■ **Questions**:
1. Pull out the part of the passage on guarding the heart from "Why do people" up to and including "finds it tedious?", copying it word for word.
2. Answer these questions about the passage on guarding the heart:
(a) What does the first application call the altar that makes the offering holy?
(b) What was Judas watching when he should have been watching his heart?
(c) What three kinds of seeds does the devil plant while people sleep?
3. Carry on the passage about guarding the heart, starting right after its final sentence.

----- Text segment

Application 1. This shows the difference between the godly and the wicked. The hypocrite focuses mainly on outward behavior — he keeps his actions from obvious failure and puts a watch over his lips. The godly person puts a watch over his heart. His main work happens within. He notices the first stirrings and upwellings of sin and grieves over them. He works to set his heart right. The heart is the altar that makes the offering holy.
Application 2. Reproof. If we are to guard our hearts with all diligence, then this rebukes four kinds of people.
First, those who have no concern for their hearts at all. They will take care to protect their property from debt, but no care to protect their hearts. Salvation depends on guarding the heart — yet how few people think about their hearts. They simply let the devil walk right in. The shepherd watches over his flock, the doctor protects his prescriptions, the lawyer guards his documents, the merchant looks after his goods, the greedy man holds tightly to his gold — but few guard their hearts.
Why do people not guard their hearts?
Because they do not understand how precious the heart is. What a treasure the heart is — divinely ennobled, capable of sharing in God's glory. But few know the value of this jewel.
People fail to guard their hearts because they are too busy guarding other things (Song of Solomon 1:6): "My own vineyard I have not kept." Many a person could honestly say: I have been consumed by the world — managing my estate, feeding my desires — but my own heart has been neglected. My own vineyard I have not kept. Judas was watching the money bag when he should have been watching his heart.
People fail to guard their hearts because they are simply lazy. Guarding the heart takes effort, and few are willing to go to the trouble. But should a merchant stop keeping his account books just because he finds it tedious?
Some think their hearts are already so good that they don't need to bother watching over them. Many a bold sinner is overconfidently certain of heaven — assuming he lacks nothing but the moment of arrival. So he never examines his heart or checks his standing before God until it is too late.
Second, this rebukes those who, when they should be guarding their hearts, fall asleep (Matthew 13:25): "While men were sleeping, his enemy came and sowed tares." While people sleep and neglect their spiritual watch, the devil comes and plants poisonous seeds in their hearts — seeds of malice, pride, and lust. It is said that while a dragon sleeps, a jewel can be taken from its head. In the same way, the devil steals the jewel of the heart while people sleep in spiritual complacency. For a soldier, falling asleep on guard duty is a fatal offense.
Third, this rebukes those who, rather than guarding their hearts, have allowed them to be stolen. The love of the world has stolen men's hearts. We could put out an urgent call searching for lost hearts. Satan catches men's hearts with a golden lure. This is why preaching the Word does so little good in many cases — ministers preach to people's ears, but the world has already stolen away their hearts.

----------
----- Record excerpts

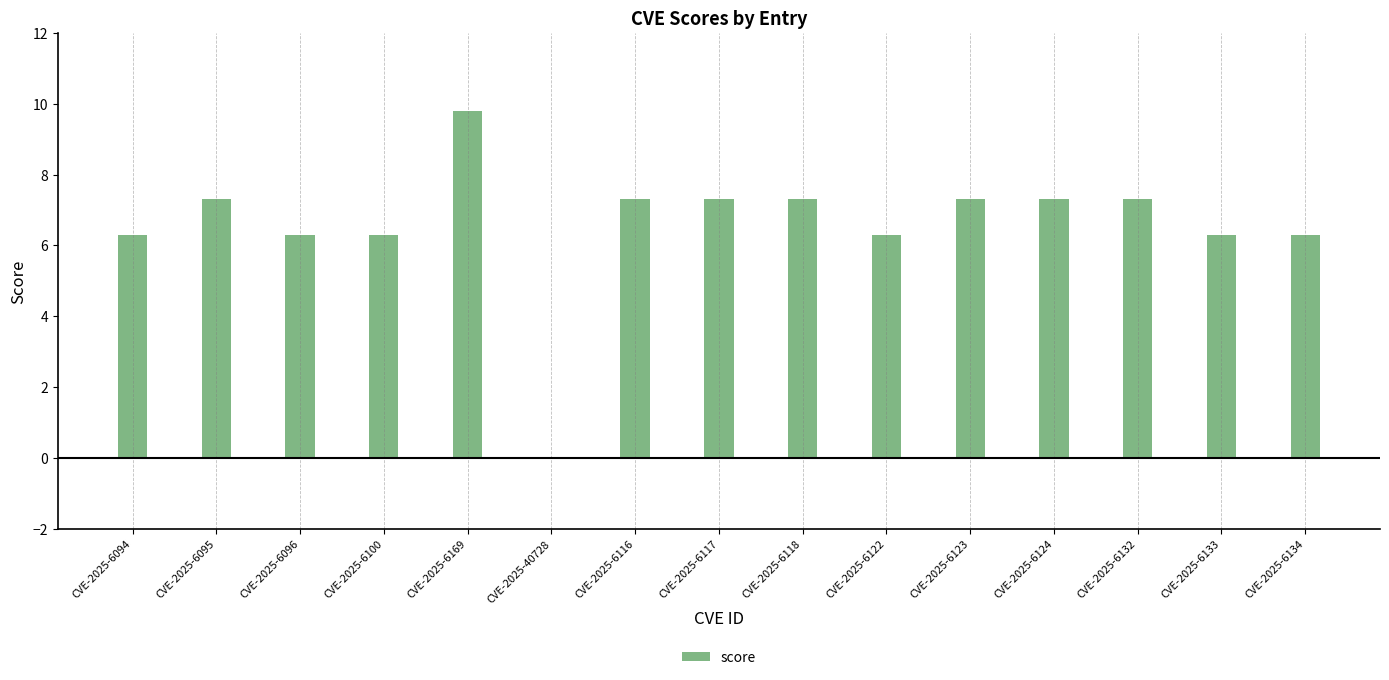

At which category does the chart reach its peak across all series?

CVE-2025-6169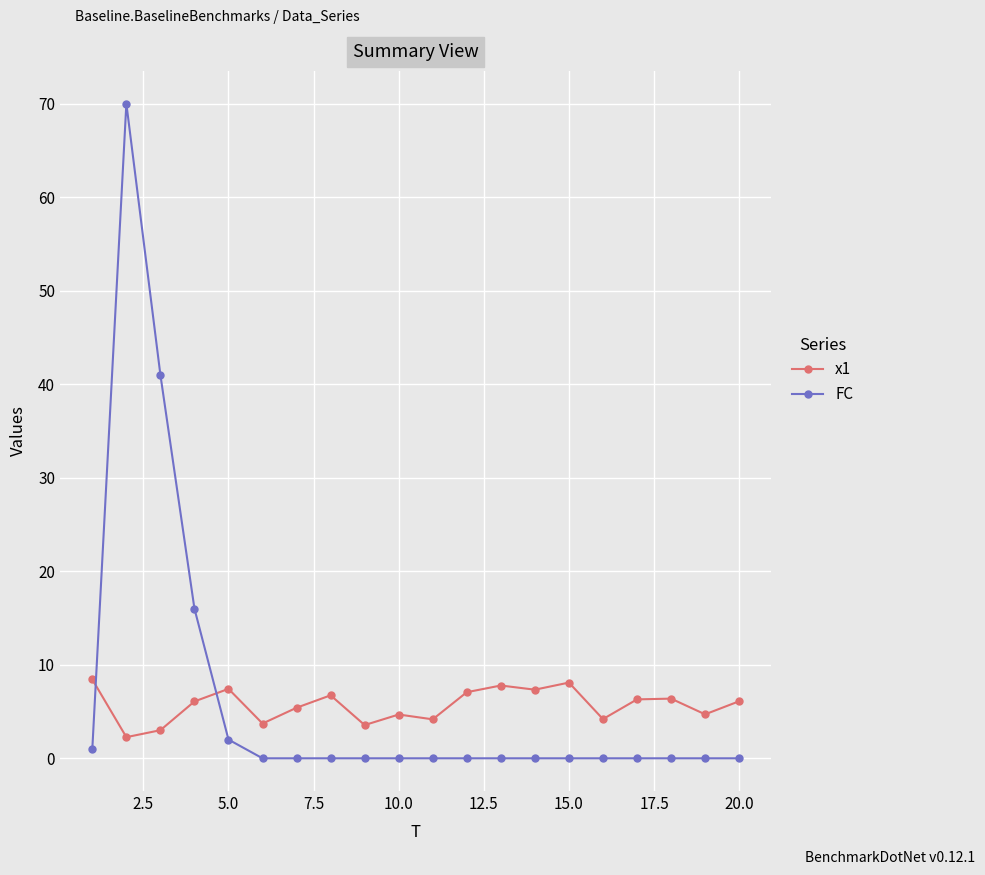

Which series has the largest range (max minus min)?

FC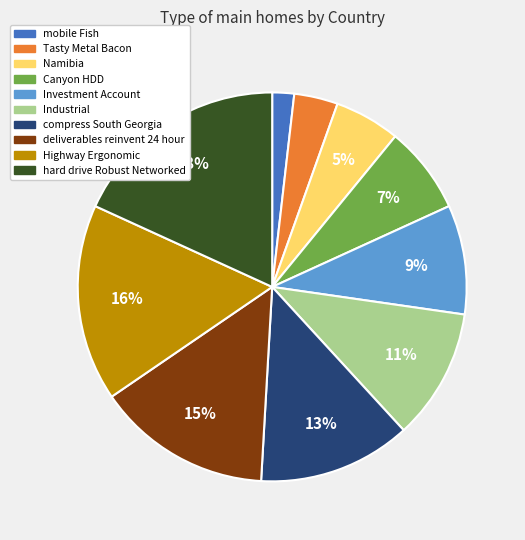

The Industrial slice represents 11% of the pie. True or false?

True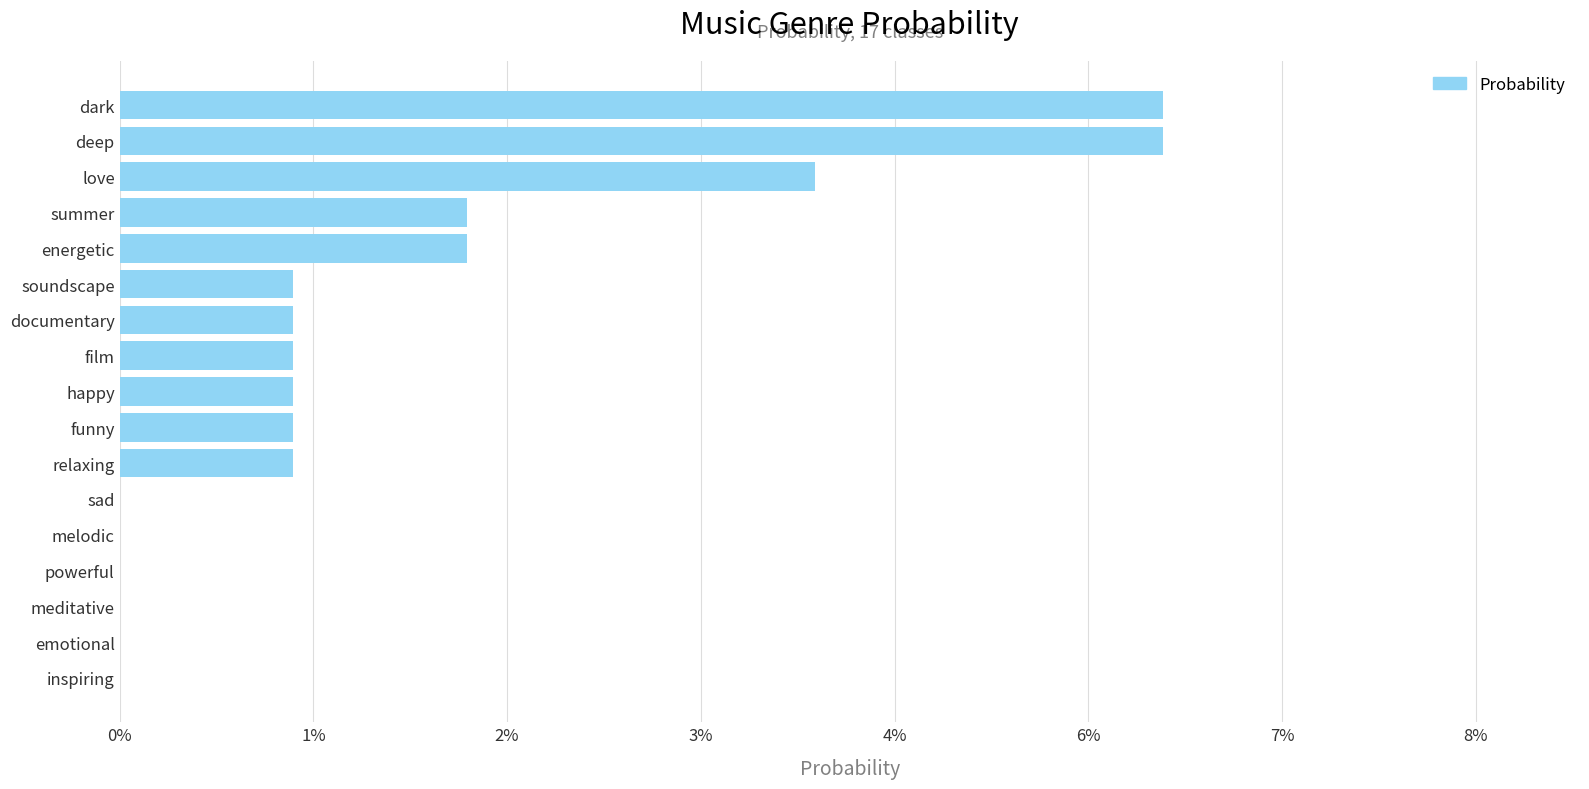

Are the bars horizontal?

Yes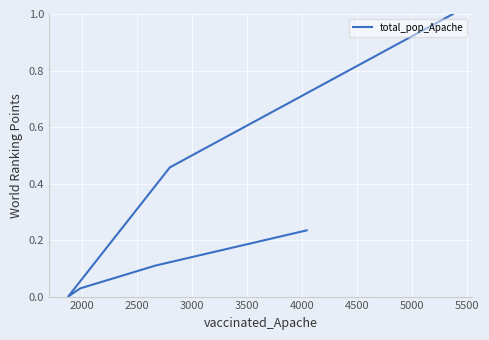

What is the difference between the values at 4000 and 3500?

0.1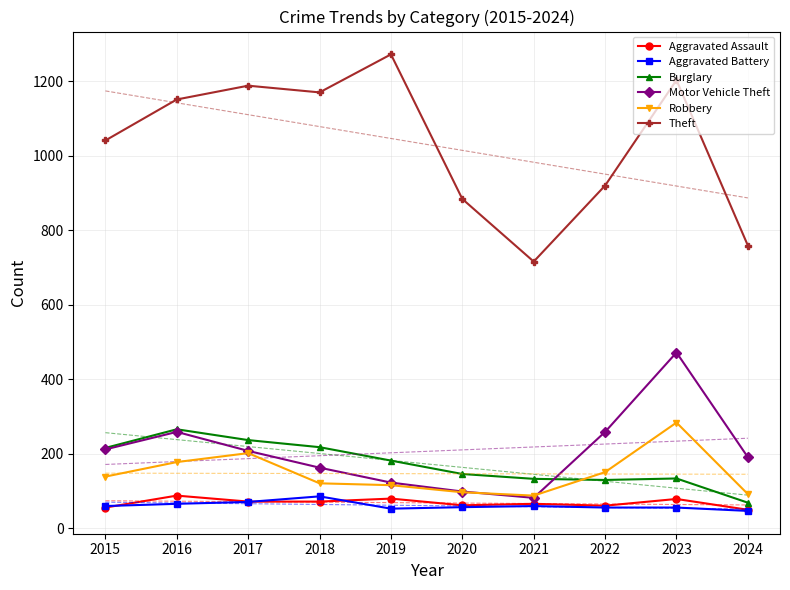

Which series has the widest spread of values?

Theft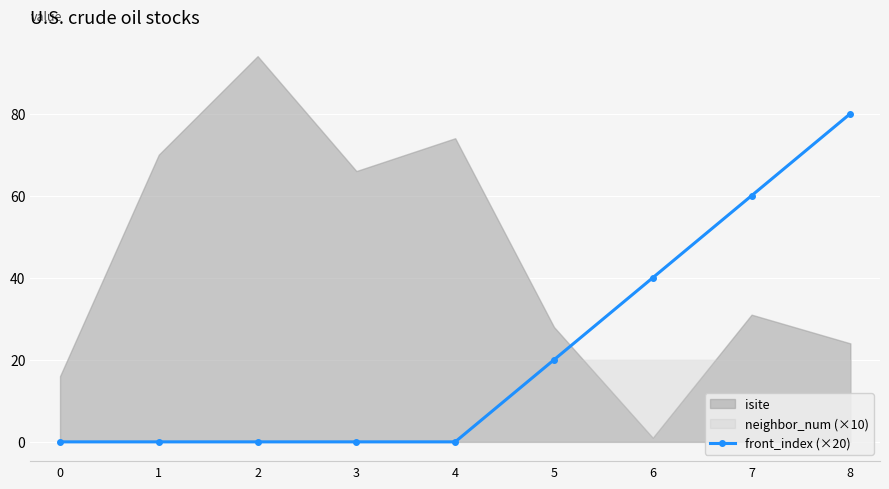

Is it true that the value at 0 is 0?

True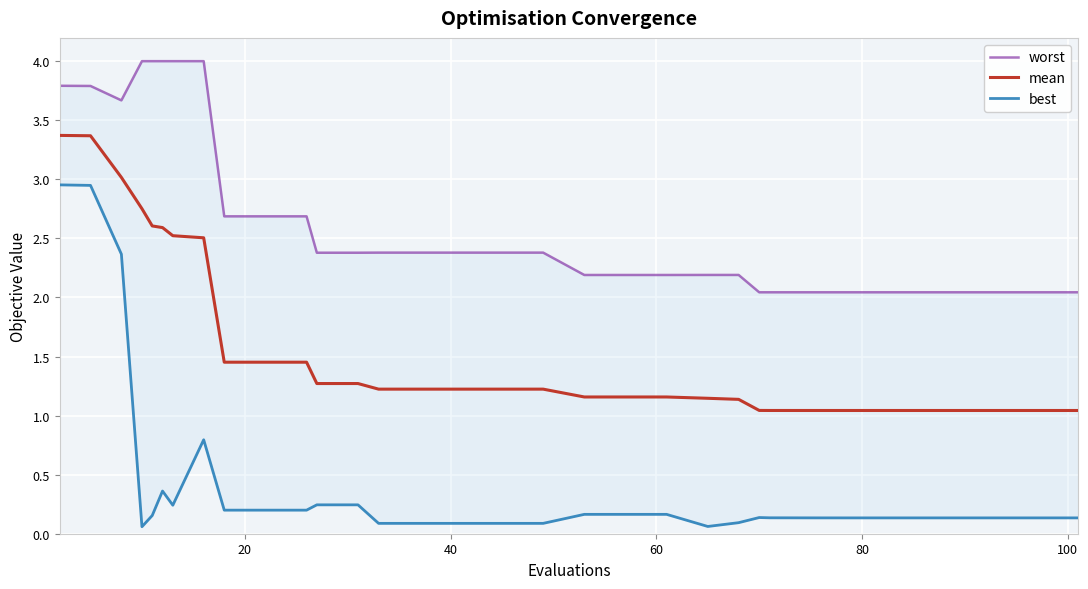

True or false: best has more than 2 interior local peaks.

True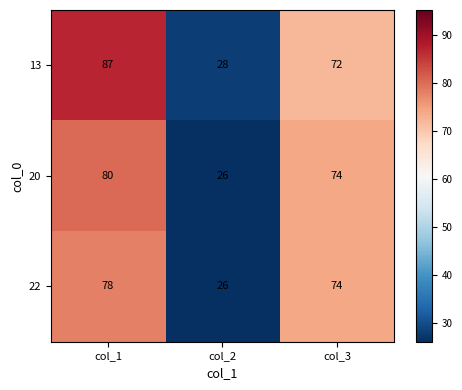

At which category does the chart reach its peak across all series?

col_1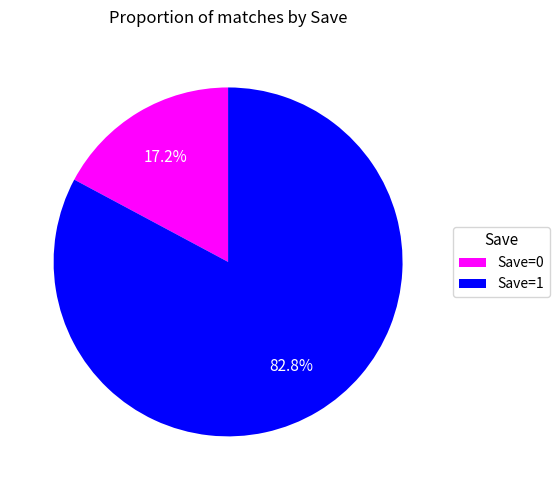

Does Save=0 account for over 50% of the chart?

No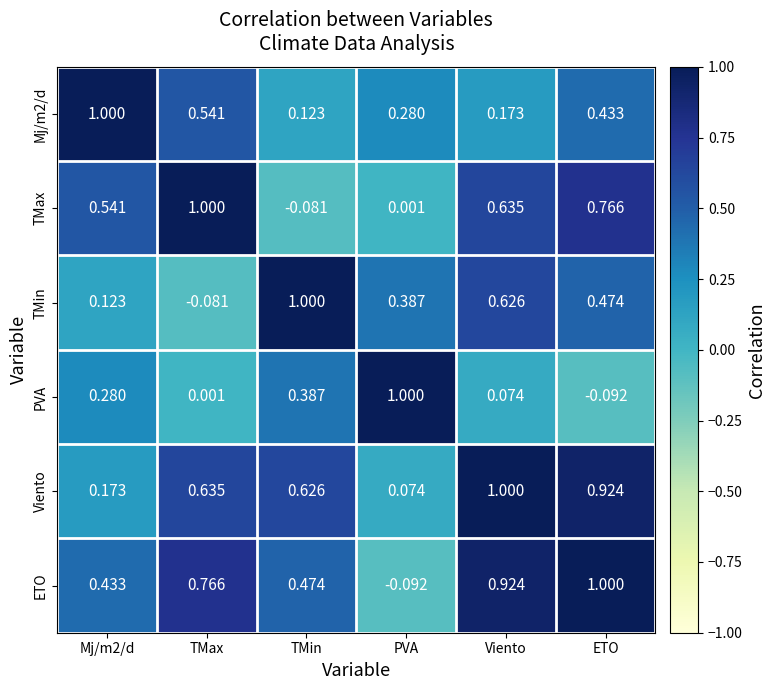

Is the value of TMin at TMax greater than the value of Viento at TMax?

No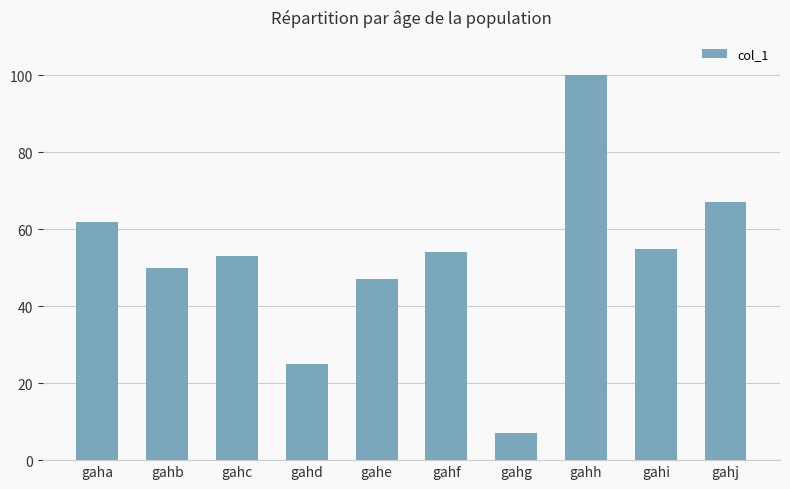

The chart shows a value of 96 at gahi. True or false?

False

----------

■ **Answers by item number**:
1.
Why do people not guard their hearts?
Because they do not understand how precious the heart is. What a treasure the heart is — divinely ennobled, capable of sharing in God's glory. But few know the value of this jewel.
People fail to guard their hearts because they are too busy guarding other things (Song of Solomon 1:6): "My own vineyard I have not kept." Many a person could honestly say: I have been consumed by the world — managing my estate, feeding my desires — but my own heart has been neglected. My own vineyard I have not kept. Judas was watching the money bag when he should have been watching his heart.
People fail to guard their hearts because they are simply lazy. Guarding the heart takes effort, and few are willing to go to the trouble. But should a merchant stop keeping his account books just because he finds it tedious?

2.
(a) The heart.
(b) The money bag.
(c) Seeds of malice, pride, and lust.

3.
Fourth, this rebukes those who guard half their heart but not all of it — those who have sincere affection for good things, but leave some rooms of their heart open to sin. Herod did many things right, but he left one room of his heart for the devil — he lived in incest. The true mother in Solomon's story would not have the child divided. God will not accept a divided heart — He wants the whole heart kept for Him.
Application 3. This calls Christians to guard their hearts. Merchants grieve over losses at sea — but whatever else we lose, if we keep our hearts, we will be well enough. Guard your heart with all diligence. I admit this is hard work. Elijah found it easier to shut up the sky through prayer than to shut his heart against evil thoughts. But this is the work every true Christian must set himself to — the keeping of his heart.
But if my heart is evil, should I still keep it?
No — throw away the evil in it, and keep what is good. When we preserve fruit in sugar, we peel the skin, cut out the core and rotten parts, and keep what is best. Do the same with your heart. What is evil in it, cast away. What is good, preserve. If your heart is hard, get rid of the stone — keep it soft. If it is hypocritical, cut out the rotten part and keep what is sound. Separate the precious from the worthless. Throw away the sin in your heart; keep and nurture the grace. In short, do with your heart what the men in the parable did with the fish (Matthew 13:48): "They gathered the good into containers, but threw the bad away."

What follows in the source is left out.